■ Exercise goal: Would you transcribe word for word every line from the one containing "<!-- north arrow -->" to the end of the data, both ends included, and leave out the rest?

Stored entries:

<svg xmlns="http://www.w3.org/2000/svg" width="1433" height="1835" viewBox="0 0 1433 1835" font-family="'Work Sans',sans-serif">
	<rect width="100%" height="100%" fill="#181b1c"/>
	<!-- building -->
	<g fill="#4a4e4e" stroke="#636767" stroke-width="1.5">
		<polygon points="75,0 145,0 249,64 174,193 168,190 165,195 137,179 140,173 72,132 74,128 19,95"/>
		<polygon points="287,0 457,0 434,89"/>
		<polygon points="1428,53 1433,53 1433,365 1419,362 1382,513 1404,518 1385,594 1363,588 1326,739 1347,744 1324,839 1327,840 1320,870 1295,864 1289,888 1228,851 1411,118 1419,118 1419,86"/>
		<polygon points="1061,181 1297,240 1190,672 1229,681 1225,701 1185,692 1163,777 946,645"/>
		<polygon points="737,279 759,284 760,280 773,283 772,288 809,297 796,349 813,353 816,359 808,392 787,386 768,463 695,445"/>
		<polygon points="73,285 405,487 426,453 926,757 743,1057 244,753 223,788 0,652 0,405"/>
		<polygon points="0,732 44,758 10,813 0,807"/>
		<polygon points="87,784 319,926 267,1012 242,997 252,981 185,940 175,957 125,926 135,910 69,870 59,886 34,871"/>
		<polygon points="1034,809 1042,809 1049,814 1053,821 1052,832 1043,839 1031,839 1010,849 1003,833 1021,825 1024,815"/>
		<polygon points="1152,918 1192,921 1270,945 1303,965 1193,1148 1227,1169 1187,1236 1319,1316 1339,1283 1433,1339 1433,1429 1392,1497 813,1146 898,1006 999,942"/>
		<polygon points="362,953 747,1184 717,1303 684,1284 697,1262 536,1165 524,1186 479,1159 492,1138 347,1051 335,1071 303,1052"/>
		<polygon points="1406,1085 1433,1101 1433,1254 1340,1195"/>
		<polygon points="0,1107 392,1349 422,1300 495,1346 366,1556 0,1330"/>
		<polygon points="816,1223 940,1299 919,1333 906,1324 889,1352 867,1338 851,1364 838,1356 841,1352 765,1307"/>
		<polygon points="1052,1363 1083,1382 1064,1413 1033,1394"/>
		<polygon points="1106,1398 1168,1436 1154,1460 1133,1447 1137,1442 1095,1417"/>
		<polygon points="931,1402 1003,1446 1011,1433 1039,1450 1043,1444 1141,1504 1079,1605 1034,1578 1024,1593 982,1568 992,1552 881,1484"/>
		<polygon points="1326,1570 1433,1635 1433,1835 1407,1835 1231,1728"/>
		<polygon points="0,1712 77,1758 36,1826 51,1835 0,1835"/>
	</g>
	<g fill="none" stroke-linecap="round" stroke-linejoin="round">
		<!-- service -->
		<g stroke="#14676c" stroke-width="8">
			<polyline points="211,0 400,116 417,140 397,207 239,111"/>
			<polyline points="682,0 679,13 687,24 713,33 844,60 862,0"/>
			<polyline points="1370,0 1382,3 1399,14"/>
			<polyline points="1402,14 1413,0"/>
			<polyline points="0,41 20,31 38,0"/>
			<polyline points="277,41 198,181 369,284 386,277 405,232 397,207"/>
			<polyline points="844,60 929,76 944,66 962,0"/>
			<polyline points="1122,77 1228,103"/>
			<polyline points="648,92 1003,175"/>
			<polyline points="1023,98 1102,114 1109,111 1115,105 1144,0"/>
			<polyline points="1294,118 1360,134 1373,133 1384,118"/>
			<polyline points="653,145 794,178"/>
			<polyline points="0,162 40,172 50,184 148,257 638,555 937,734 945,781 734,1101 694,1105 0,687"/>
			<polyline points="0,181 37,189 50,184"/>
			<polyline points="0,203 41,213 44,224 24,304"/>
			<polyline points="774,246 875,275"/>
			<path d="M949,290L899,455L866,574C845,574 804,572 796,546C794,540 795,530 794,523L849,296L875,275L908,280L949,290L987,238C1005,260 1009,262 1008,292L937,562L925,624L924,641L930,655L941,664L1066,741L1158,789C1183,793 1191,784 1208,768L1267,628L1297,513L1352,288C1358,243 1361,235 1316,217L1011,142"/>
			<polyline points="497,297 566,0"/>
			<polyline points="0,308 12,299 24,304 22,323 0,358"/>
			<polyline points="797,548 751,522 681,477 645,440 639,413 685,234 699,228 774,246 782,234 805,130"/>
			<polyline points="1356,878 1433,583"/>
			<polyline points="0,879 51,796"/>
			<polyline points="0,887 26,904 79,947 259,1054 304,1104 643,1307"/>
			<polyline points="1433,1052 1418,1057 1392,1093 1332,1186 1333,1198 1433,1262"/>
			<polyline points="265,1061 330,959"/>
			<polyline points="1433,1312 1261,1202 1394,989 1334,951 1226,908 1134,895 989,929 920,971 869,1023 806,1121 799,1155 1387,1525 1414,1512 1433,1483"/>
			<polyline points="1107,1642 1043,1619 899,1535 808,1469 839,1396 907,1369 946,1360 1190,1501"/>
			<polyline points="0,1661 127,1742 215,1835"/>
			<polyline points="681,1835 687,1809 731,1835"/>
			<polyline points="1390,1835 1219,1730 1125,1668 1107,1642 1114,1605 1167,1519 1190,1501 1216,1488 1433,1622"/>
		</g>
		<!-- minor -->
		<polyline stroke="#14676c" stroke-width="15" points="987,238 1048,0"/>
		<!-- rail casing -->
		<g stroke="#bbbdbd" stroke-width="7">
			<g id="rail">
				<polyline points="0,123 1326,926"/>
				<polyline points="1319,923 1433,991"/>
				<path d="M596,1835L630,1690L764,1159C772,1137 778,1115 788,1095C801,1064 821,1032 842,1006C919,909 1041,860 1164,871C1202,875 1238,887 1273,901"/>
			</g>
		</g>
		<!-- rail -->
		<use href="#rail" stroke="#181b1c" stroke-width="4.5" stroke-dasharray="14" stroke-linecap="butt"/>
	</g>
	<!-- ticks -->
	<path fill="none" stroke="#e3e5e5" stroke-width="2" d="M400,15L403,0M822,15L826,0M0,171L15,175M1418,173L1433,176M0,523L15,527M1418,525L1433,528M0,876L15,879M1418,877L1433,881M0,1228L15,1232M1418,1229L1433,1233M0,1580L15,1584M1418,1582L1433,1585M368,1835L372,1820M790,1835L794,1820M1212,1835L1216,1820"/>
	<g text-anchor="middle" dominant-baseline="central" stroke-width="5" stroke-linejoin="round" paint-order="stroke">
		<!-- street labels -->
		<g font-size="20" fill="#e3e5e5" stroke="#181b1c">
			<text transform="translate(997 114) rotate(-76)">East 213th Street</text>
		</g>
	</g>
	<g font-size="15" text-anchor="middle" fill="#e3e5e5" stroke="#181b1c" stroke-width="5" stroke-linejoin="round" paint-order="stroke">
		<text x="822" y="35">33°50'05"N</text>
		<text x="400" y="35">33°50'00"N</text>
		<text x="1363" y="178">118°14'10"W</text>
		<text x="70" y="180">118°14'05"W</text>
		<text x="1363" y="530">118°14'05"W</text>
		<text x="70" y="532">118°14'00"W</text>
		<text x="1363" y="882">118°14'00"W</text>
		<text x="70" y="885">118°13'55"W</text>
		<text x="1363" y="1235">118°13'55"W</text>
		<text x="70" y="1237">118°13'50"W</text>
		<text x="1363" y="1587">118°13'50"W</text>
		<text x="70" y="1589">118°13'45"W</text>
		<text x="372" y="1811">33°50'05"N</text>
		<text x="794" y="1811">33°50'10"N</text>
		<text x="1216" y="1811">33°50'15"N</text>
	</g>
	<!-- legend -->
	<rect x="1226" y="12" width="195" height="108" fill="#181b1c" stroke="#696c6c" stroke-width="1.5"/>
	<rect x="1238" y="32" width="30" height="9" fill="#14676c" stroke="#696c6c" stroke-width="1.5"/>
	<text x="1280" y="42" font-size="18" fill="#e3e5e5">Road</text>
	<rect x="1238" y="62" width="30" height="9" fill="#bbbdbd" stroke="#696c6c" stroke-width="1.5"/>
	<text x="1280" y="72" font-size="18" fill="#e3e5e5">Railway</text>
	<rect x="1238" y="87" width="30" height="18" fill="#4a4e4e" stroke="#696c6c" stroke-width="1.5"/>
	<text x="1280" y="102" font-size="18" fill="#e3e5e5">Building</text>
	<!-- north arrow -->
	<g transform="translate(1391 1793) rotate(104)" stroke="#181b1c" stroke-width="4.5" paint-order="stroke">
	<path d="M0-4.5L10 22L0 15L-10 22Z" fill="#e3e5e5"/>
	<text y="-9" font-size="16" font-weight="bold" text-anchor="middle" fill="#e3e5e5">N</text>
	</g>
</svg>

■ Result of this exercise:
	<!-- north arrow -->
	<g transform="translate(1391 1793) rotate(104)" stroke="#181b1c" stroke-width="4.5" paint-order="stroke">
	<path d="M0-4.5L10 22L0 15L-10 22Z" fill="#e3e5e5"/>
	<text y="-9" font-size="16" font-weight="bold" text-anchor="middle" fill="#e3e5e5">N</text>
	</g>
</svg>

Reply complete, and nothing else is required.